A wireframe guiding the user to connect to data sources in S3 (the existing workflow) or an external datasource (the new workflow. At the time, there was little guidance from the user on connecting to their data in S3 from the console. This project … — A wireframe guiding the user to connect to data sources in S3 (the existing workflow) or an external datasource (the new workflow. At the time, there was little guidance from the user on connecting to their data in S3 from the console. This project was an opportunity to clarify those steps for the user.

Findings in action

When adding the data federation and external metastore features, I uncovered an opportunity to clarify the existing steps to connect to data in S3 with the AWS Glue data catalog. I created wizards to guide the user over to Glue to create crawlers and create a table schema, since that guidance didn’t exist before.
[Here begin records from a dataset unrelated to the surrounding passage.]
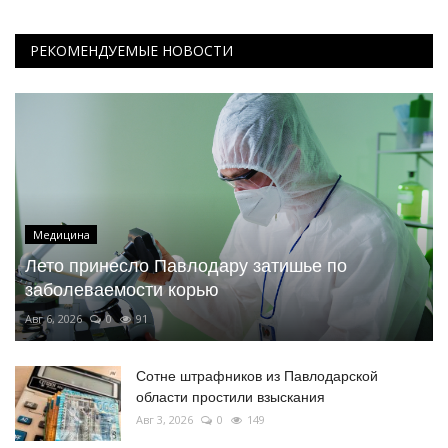
РЕКОМЕНДУЕМЫЕ НОВОСТИ
Медицина
Лето принесло Павлодару затишье по
заболеваемости корью
Авг 6, 2026
0
91
Сотне штрафников из Павлодарской
области простили взыскания
Авг 3, 2026
0
149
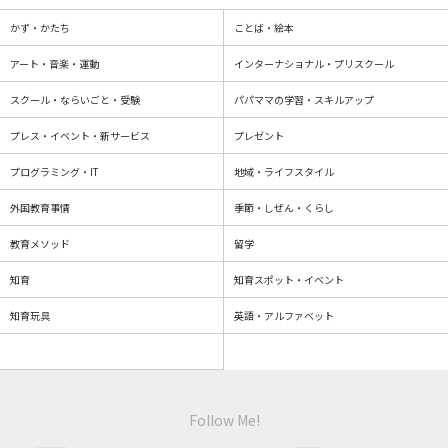
かず・かたち
ことば・絵本
アート・音楽・運動
インターナショナル・プリスクール
スクール・ならいごと・受験
パパママの学習・スキルアップ
プレス・イベント・新サービス
プレゼント
プログラミング・IT
地域・ライフスタイル
外国教育事情
季節・しぜん・くらし
教育メソッド
留学
知育
知育スポット・イベント
知育玩具
英語・アルファベット
Follow Me!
I collaborated closely with the Athena writer and editor to work on the language used in the interface around data. Data source, data store, data catalog and database can be used interchangeably at times, or have more nuanced differences. Ultimately, we used data source for the higher-level concept and data catalog for the resource we connected with. We also changed our verb from “Add” to “Connect” in order to reinforce the concept that Athena does not move or load data.

Personas

The two primary personas for Athena are the admin and the analyst. The admin works like a reference librarian: sourcing data, assigning permissions, and troubleshooting issues with query slowness or errors. Their primary concerns are managing costs and granting access without oversharing. The analyst works to answer business questions with the selected data.

User journey Map

Because this project focused on the needs of the admin user, I created a journey map for their process. I learned that admins often whittle down the amount of data in the pipeline before handing it over to analyst end-users so that they don’t run expensive queries on extraneous data. The admin controls access upstream and downstream, requesting data from teams and carefully scrubbing it of personal identifiers or other sensitive information before sharing.

Design Solution

Connect to S3 data sources

This workflow allows the user to connect to an external Hive metastore or the AWS Glue Data Catalog. This flow is designed to help admins the various options available for connecting data to Amazon in S3. The schema information can be created implicitly, explicitly or connected to existing. Previously, the user would have had to read through documentation to understand these options.

Connect to external data sources

In this workflow, the user sees a full variety of external data sources that Athena can connect to using Lambda. The inspiration for this gallery format was from various business intelligence tools I researched early in the project, who present the user with a visual assortment of familiar logos to demonstrate their capabilities. Users responded positively to the variety of sources they could now connect to. We moved away from wireframe, outline style logos for the AWS products and used color block logos in order to be consistent with color logos for open-source and competitor data servers.

Re:Invent 2019 launch

To celebrate and promote this new functionality for the Re:Invent user conference, I designed t-shirts and stickers for our AWS product and engineering teams to wear and distribute.